> **Exercise**
The expected answer is all of the entries, written out exactly.

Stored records
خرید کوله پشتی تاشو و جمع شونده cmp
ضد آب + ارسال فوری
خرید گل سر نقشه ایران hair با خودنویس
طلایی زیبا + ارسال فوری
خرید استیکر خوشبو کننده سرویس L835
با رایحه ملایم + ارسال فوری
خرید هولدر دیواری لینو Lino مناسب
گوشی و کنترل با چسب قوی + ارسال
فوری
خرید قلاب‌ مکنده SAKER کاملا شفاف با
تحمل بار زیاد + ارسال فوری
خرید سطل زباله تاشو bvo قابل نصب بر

> **Answer section**
خرید کوله پشتی تاشو و جمع شونده cmp
ضد آب + ارسال فوری
خرید گل سر نقشه ایران hair با خودنویس
طلایی زیبا + ارسال فوری
خرید استیکر خوشبو کننده سرویس L835
با رایحه ملایم + ارسال فوری
خرید هولدر دیواری لینو Lino مناسب
گوشی و کنترل با چسب قوی + ارسال
فوری
خرید قلاب‌ مکنده SAKER کاملا شفاف با
تحمل بار زیاد + ارسال فوری
خرید سطل زباله تاشو bvo قابل نصب بر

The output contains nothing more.